Rich John’s view of the Sales Tax spilled over to his observation of the “maintenance of effort” budget in general and the sizable tax hike it predicted.
“A six per cent levy increase is very different than what we have done in the past,” John observed. “I think we need to be a little more pessimistic.”
One area where Tompkins County Government may save is in an area where administrators might wish they didn’t have to scrimp. County positions are increasingly going unfilled. The current employee vacancy rate, Holmes reported, is 12.5 per cent.
“It’s a function of the low unemployment rate and the shortage of workers,” Holmes said.
Holmes’ projected budget assumes a five per cent vacancy rate for the year ahead, up from a two per cent vacancy forecast for 2024.
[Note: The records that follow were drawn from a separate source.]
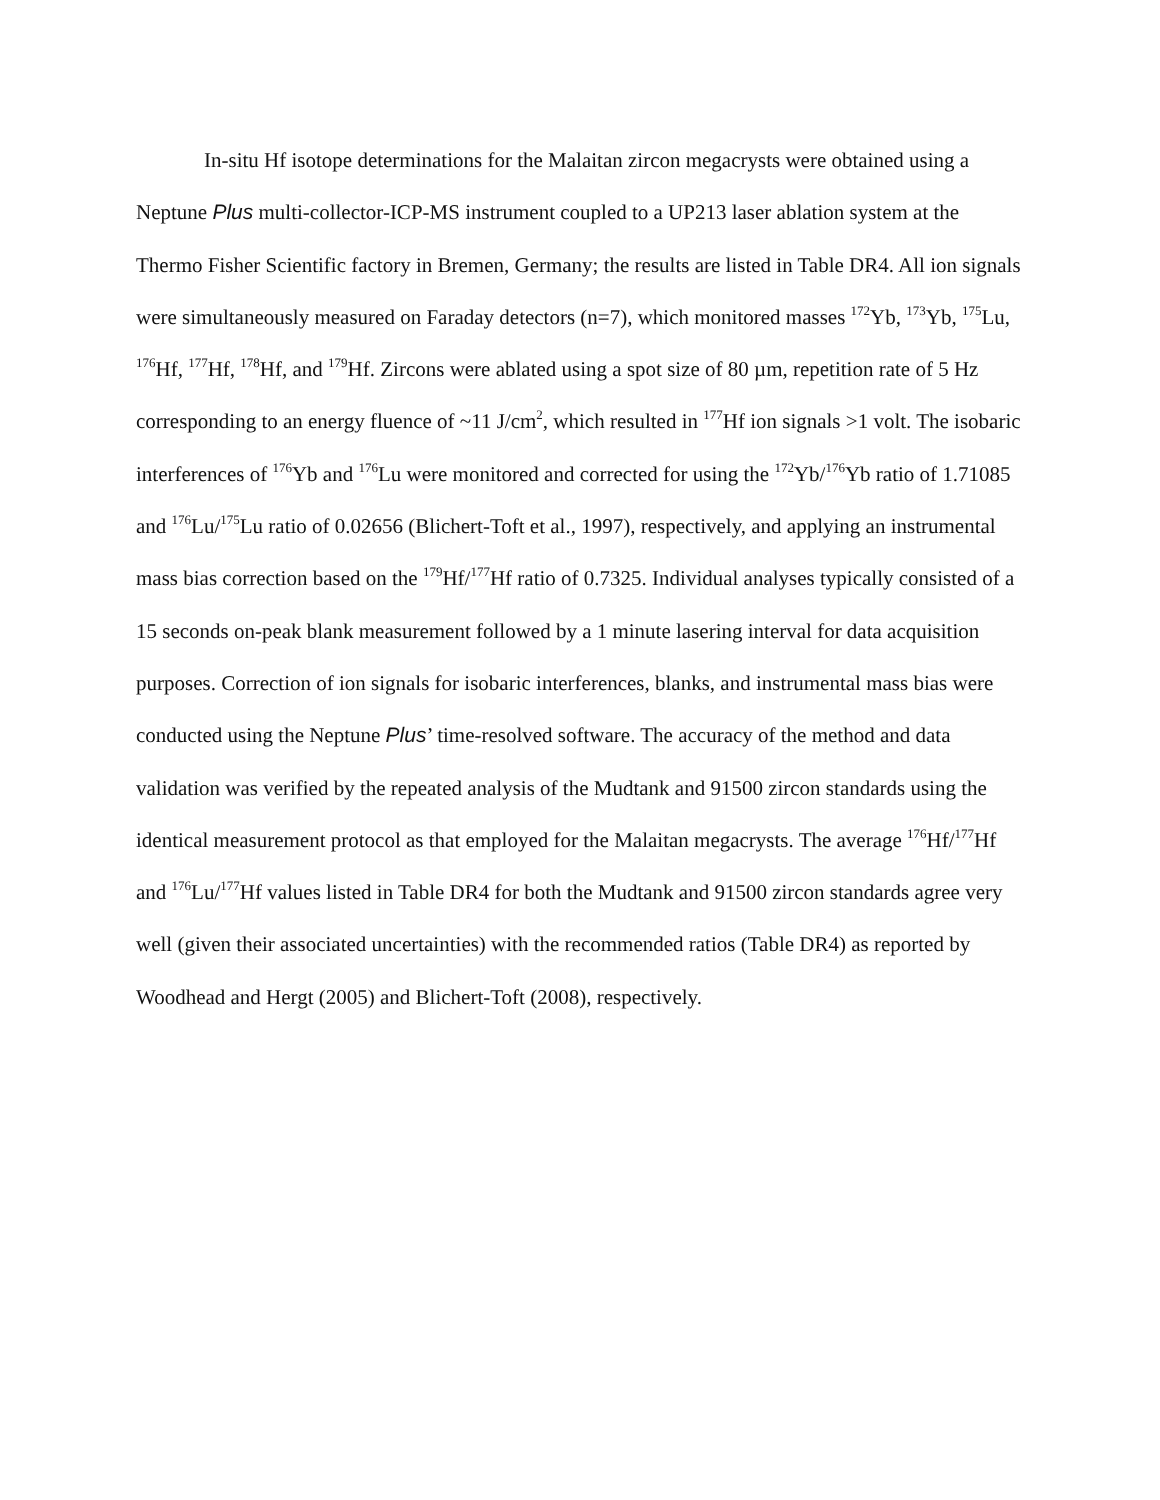In-situ Hf isotope determinations for the Malaitan zircon megacrysts were obtained using a Neptune Plus multi-collector-ICP-MS instrument coupled to a UP213 laser ablation system at the Thermo Fisher Scientific factory in Bremen, Germany; the results are listed in Table DR4. All ion signals were simultaneously measured on Faraday detectors (n=7), which monitored masses <sup>172</sup>Yb, <sup>173</sup>Yb, <sup>175</sup>Lu, <sup>176</sup>Hf, <sup>177</sup>Hf, <sup>178</sup>Hf, and <sup>179</sup>Hf. Zircons were ablated using a spot size of 80 µm, repetition rate of 5 Hz corresponding to an energy fluence of ~11 J/cm<sup>2</sup>, which resulted in <sup>177</sup>Hf ion signals >1 volt. The isobaric interferences of <sup>176</sup>Yb and <sup>176</sup>Lu were monitored and corrected for using the <sup>172</sup>Yb/<sup>176</sup>Yb ratio of 1.71085 and <sup>176</sup>Lu/<sup>175</sup>Lu ratio of 0.02656 (Blichert-Toft et al., 1997), respectively, and applying an instrumental mass bias correction based on the <sup>179</sup>Hf/<sup>177</sup>Hf ratio of 0.7325. Individual analyses typically consisted of a 15 seconds on-peak blank measurement followed by a 1 minute lasering interval for data acquisition purposes. Correction of ion signals for isobaric interferences, blanks, and instrumental mass bias were conducted using the Neptune Plus’ time-resolved software. The accuracy of the method and data validation was verified by the repeated analysis of the Mudtank and 91500 zircon standards using the identical measurement protocol as that employed for the Malaitan megacrysts. The average <sup>176</sup>Hf/<sup>177</sup>Hf and <sup>176</sup>Lu/<sup>177</sup>Hf values listed in Table DR4 for both the Mudtank and 91500 zircon standards agree very well (given their associated uncertainties) with the recommended ratios (Table DR4) as reported by Woodhead and Hergt (2005) and Blichert-Toft (2008), respectively.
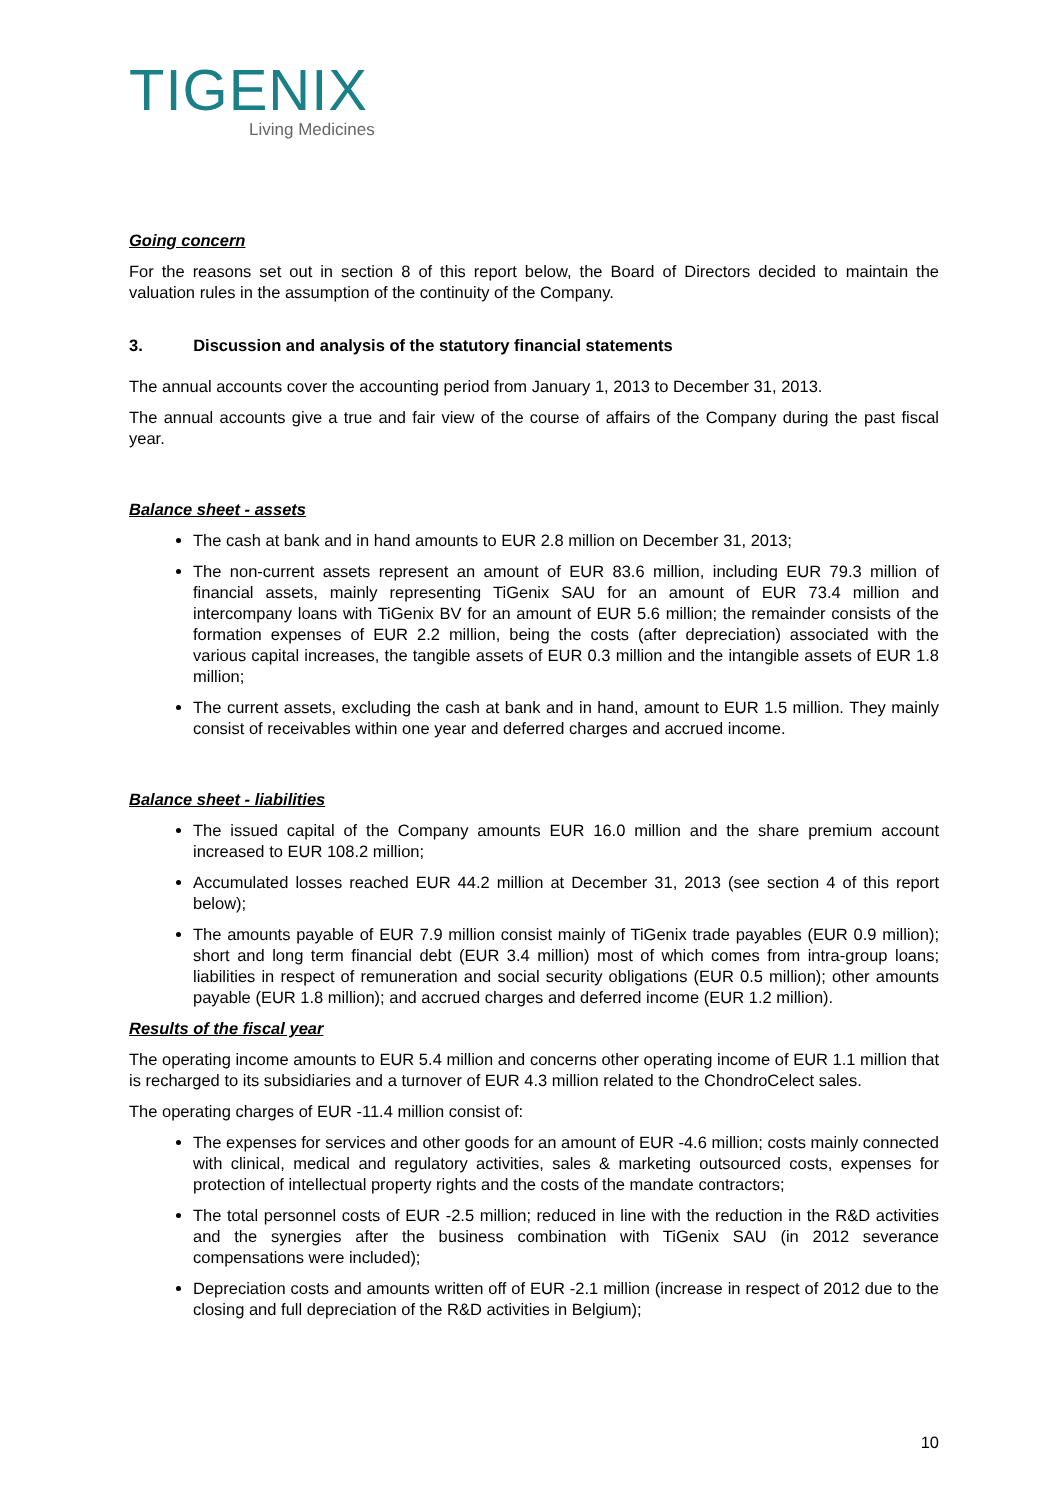TIGENIX
Living Medicines
Going concern
For the reasons set out in section 8 of this report below, the Board of Directors decided to maintain the valuation rules in the assumption of the continuity of the Company.
3. Discussion and analysis of the statutory financial statements
The annual accounts cover the accounting period from January 1, 2013 to December 31, 2013.
The annual accounts give a true and fair view of the course of affairs of the Company during the past fiscal year.
Balance sheet - assets
The cash at bank and in hand amounts to EUR 2.8 million on December 31, 2013;
The non-current assets represent an amount of EUR 83.6 million, including EUR 79.3 million of financial assets, mainly representing TiGenix SAU for an amount of EUR 73.4 million and intercompany loans with TiGenix BV for an amount of EUR 5.6 million; the remainder consists of the formation expenses of EUR 2.2 million, being the costs (after depreciation) associated with the various capital increases, the tangible assets of EUR 0.3 million and the intangible assets of EUR 1.8 million;
The current assets, excluding the cash at bank and in hand, amount to EUR 1.5 million. They mainly consist of receivables within one year and deferred charges and accrued income.
Balance sheet - liabilities
The issued capital of the Company amounts EUR 16.0 million and the share premium account increased to EUR 108.2 million;
Accumulated losses reached EUR 44.2 million at December 31, 2013 (see section 4 of this report below);
The amounts payable of EUR 7.9 million consist mainly of TiGenix trade payables (EUR 0.9 million); short and long term financial debt (EUR 3.4 million) most of which comes from intra-group loans; liabilities in respect of remuneration and social security obligations (EUR 0.5 million); other amounts payable (EUR 1.8 million); and accrued charges and deferred income (EUR 1.2 million).
Results of the fiscal year
The operating income amounts to EUR 5.4 million and concerns other operating income of EUR 1.1 million that is recharged to its subsidiaries and a turnover of EUR 4.3 million related to the ChondroCelect sales.
The operating charges of EUR -11.4 million consist of:
The expenses for services and other goods for an amount of EUR -4.6 million; costs mainly connected with clinical, medical and regulatory activities, sales & marketing outsourced costs, expenses for protection of intellectual property rights and the costs of the mandate contractors;
The total personnel costs of EUR -2.5 million; reduced in line with the reduction in the R&D activities and the synergies after the business combination with TiGenix SAU (in 2012 severance compensations were included);
Depreciation costs and amounts written off of EUR -2.1 million (increase in respect of 2012 due to the closing and full depreciation of the R&D activities in Belgium);
10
Some legislators, like Mezey, saw a silver lining in that vacancy cloud. With positions open, people aren’t drawing paychecks. Raising the vacancy projection to reflect current reality, up to maybe 12 per cent, they argued, could shave burdens from the budget.
Lisa Holmes’ “maintenance of effort” budget, even with its 5.9 per cent tax hike, wasn’t even the most expansive (and expensive) option put before legislators Tuesday. It had its bigger cousin, the “beyond maintenance of effort” alternative. The “beyond” budget would tack on largely-unspecified additions like supplemental aid for the TCAT transit service, additional support for TC3, and cost-of-living adjustments for nonprofit agencies. This larger budget would hike the tax levy by as much as 6.24 per cent. Reading the room Monday, consider this pricier alternative dead on arrival.
Every vote taken by legislators Tuesday night went officially unrecorded. It carried no true standing. Much could change between now and September when real legislative budget crunching begins. So the two per cent levy benchmark much touted Tuesday could be cast in cream cheese, not stone.
It was the Budget Retreat’s tone that proved most meaningful. At least for the moment, at the Tompkins County Legislature, frugality is “in;” extravagance is “out.”
“We’re going to look at trimming down our government,” Shawna Black admitted. Time will tell if Black’s pronouncement holds true.